If Cope’s book helps bring acceptance to the reality of the labor aristocracy in economic terms, there is still a major battle over what it all means for revolutionaries. In MIM’s decades of struggle with the revisionists on this question we have already seen parties move away from a flat out rejection of the labor aristocracy thesis. Cope’s conclusions on the labor aristocracy and fascism are well within the lines of MIM Thought. But already Cope’s conclusions have been criticized:

As mentioned in an earlier post, this kind of “third worldism” represents the very chauvinism it claims to reject. To accept that there is no point in making revolution at the centres of capitalism, and thus to wait for the peripheries to make revolution for all of us, is to abdicate revolutionary responsibility–it is to demand that people living in the most exploited social contexts (as Cope’s theory proves) should do the revolutionary work for the rest of us. (2)

Some see MIM Thought as ultra-leftist, and just plain old depressing for its lack of populism. Practitioners of revolutionary science do not get depressed when reality does not correspond to their wishes, but are inspired by the power of the scientific method to understand and shape phenomenon. But there is truth in this critique of Cope’s book due to its disconnection from practice. A seemingly intentional approach to appeal to academia has the result of tending towards defeatism.

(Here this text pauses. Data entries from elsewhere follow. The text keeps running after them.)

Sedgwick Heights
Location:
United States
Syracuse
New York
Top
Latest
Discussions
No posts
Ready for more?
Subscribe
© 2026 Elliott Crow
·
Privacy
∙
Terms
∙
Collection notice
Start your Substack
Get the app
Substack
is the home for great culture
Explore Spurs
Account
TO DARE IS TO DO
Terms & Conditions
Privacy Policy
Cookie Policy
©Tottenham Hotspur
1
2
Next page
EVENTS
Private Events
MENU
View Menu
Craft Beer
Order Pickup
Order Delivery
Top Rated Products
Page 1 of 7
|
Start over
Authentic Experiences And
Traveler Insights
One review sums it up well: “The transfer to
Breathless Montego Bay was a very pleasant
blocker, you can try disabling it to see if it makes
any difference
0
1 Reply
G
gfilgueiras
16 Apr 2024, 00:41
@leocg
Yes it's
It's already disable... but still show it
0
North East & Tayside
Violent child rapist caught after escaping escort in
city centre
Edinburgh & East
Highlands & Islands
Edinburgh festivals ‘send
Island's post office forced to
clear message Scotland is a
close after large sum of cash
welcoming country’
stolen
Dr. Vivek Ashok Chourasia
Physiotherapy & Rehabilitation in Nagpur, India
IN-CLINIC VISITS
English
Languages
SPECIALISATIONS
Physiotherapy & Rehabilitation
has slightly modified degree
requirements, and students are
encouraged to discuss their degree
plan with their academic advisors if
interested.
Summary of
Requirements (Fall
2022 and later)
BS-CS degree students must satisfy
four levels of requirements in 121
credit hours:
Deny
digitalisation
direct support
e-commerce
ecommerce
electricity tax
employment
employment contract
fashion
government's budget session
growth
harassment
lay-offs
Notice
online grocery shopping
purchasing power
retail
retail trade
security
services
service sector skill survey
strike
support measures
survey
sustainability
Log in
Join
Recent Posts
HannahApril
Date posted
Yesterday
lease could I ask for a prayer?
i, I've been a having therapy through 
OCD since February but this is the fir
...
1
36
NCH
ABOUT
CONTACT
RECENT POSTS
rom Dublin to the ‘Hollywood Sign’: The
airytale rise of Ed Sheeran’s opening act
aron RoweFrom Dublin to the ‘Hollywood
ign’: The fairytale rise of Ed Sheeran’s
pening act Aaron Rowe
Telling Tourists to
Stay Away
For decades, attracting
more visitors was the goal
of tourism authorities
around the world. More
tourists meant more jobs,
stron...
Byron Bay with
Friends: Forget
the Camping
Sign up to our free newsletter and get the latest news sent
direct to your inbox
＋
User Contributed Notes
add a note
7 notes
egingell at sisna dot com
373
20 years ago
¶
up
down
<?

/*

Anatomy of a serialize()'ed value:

When it comes to practice in the United $tates, the question of the internal semi-colonies has always been primary for the revolutionary struggle. Yet today, there is a much greater level of integration. Cope’s conclusions have some interesting implications for this question. On the one hand there is no anti-imperialist class struggle here “since economic betterment for people in the rich countries is today intrinsically dependent on imperialism”. (Cope, p. 304) Yet assimilation is still prevented by the need for white supremacism to rally Amerikans around defending imperialist oppression of other peoples. Since national oppression will always translate into some relative economic disadvantage, we may be witnessing the closest real world example of national oppression that is independent of class. And Cope argues that this will continue within U.$. borders because you can’t educate racism away, you must destroy the social relations that create it. (Cope, p. 6)

While Cope is explicitly non-partisan, MC5 provides a bit more guidance in terms of what this all means for imposing a dictatorship of the proletariat in a majority exploiter country, and how class struggle will be affected after that dictatorship is imposed. MIM also gives the explicit instruction that we do not support inter-imperialist rivalry or protectionism. This becomes a bigger challenge to promote and enforce among our allies in the united front against imperialism. Certainly, promoting these books and other literature on the topic is one part of that battle, but we will need other approaches to reach the masses who are taken in by the social democrats who dominate our political arena as well as their own potential material interests.

As long as would-be anti-imperialists in the First World ignore the labor aristocracy question, they will keep banging their heads against brick walls. It is only by accepting and studying it that we can begin to make breakthroughs, and this is even true, though less immediately so, in the Third World as Cope acknowledges (Cope, p. 214). Despite works dating back over a hundred years discussing this theory of class under imperialism, we are in the early stages of applying it to the polarized conditions of advanced imperialism with the environmental crisis and other contradictions that it brings with it.